風)
他にもこれから加工品として作っているものがありますか?
三)
その時に捕れた旬の魚を使って、海の天気と相談しながら作っていくのですが、6月中旬からホッケの燻製とソーセージ、7月はホタテやホヤの加工品、8月は鱒の燻製とソーセージ、9月は鮭の燻製とソーセージが出せる予定です。
風)
その時々で水揚げされたものでおいしい加工品を作るのですね。ミレーのお客様にも順次お届けしていけるといいですね。ソーセージなどももちろん無添加で作っていらっしゃるのですよね。
三)
もちろんそうです。ホッケは骨、尾などをブツ切りにしてそのままミンチしています。鱒や鮭のソーセージは頭、骨、尾を柔らかく煮てすりつぶしてから、身と一緒にミンチしています。どれも自然塩だけで調味した丸ごとのおいしさです。食べられるものは全部いただこうと思っているので、骨なんかも捨てたくないんですよね。
風)
魚をさばくのもご自分でやっていらっしゃるとお聞きしたので、本当に「全て手作り」なんですね。そう言えば加工する小屋もご自分でお作りになったとか。小屋まで手作りなんて、何でもできてすごいですね。
三)
器用貧乏という奴ですか。何でもやってみるけど中々お金にはならないですけどね・・・。
風)
あはは。私と一緒です。こういう時代ですから全うなことをして稼ぐというのは本当に難しいものですよね。でもお好きなことをやっていらっしゃるので楽しそうでいいですね。好きなことをしながら暮らしていけるというのは実はとっても有難いことなんだなあと、この頃思えるようになりました。ところで三尾谷さんがこれからやっていきたいというようなことはありますか?
三)
添加物なんか入れなくてもおいしい加工品が作れるんだから、そんなことを教えられるような、食べ物塾みたいなものが作れたらいいなあと思っています。知床の方に古い廃校があるんですよ。そこを借りて手直ししてもし使えるようだったら、そこで泊まって作って、一緒に呑んで・・・というような楽しい場所を作っていくことが夢ですね。
風)
とっても楽しそうな夢ですね。私も行きたいな。そういう場創りみたいなことがお好きなんですね。最後にみなさんにお伝えしたいことが何かありますか?
三)
化学調味料の味にごまかされたりしないで、本当の素材のおいしさを知ってほしいと思っています。そしていつまでもキレイな海を見ながら旨い酒が呑みたいから、海を汚す合成洗剤や原発、農薬なんかはなくしていきたいね。それと北海道に遊びに来ることがあったらぜひ寄って下さいね。どなたでも大歓迎ですので。

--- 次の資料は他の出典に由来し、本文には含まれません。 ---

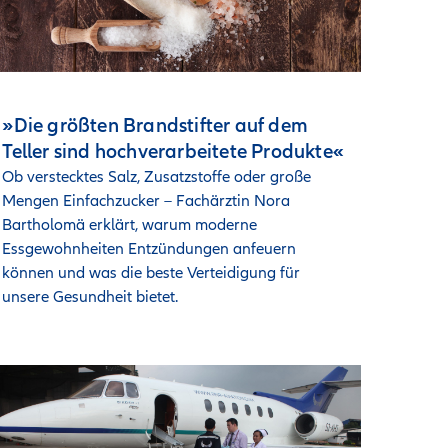
»Die größten Brandstifter auf dem
Teller sind hochverarbeitete Produkte«
Ob verstecktes Salz, Zusatzstoffe oder große 
Mengen Einfachzucker – Fachärztin Nora 
Bartholomä erklärt, warum moderne 
Essgewohnheiten Entzündungen anfeuern 
können und was die beste Verteidigung für 
unsere Gesundheit bietet.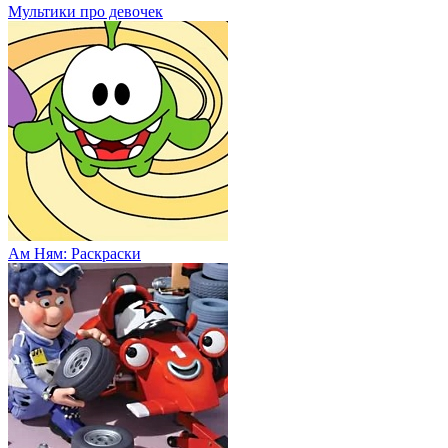
Мультики про девочек
Ам Ням: Раскраски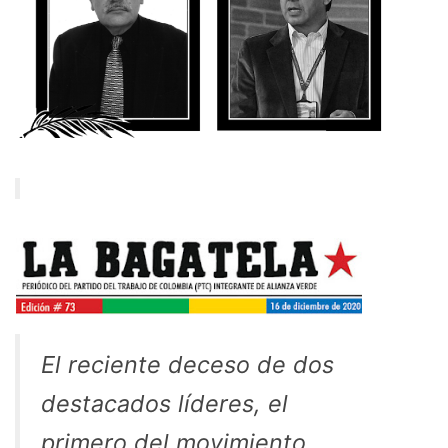
El reciente deceso de dos
destacados líderes, el
primero del movimiento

店にふらりとお立ち寄りいただきながらお話することができたとても楽しいインタビューでした。多分いろいろたどっていけば、共通の知人もいっぱい出てきそうです・・・。
自然を身近に感じながら、納得のいく暮らし方を選んでいく・・・というのは大変なことかもしれませんが、とても楽しそうです。みなさんも北海道の大自然を思い浮かべながら、「海歌洞」の手作り白子燻製をぜひ召し上がって下さいね。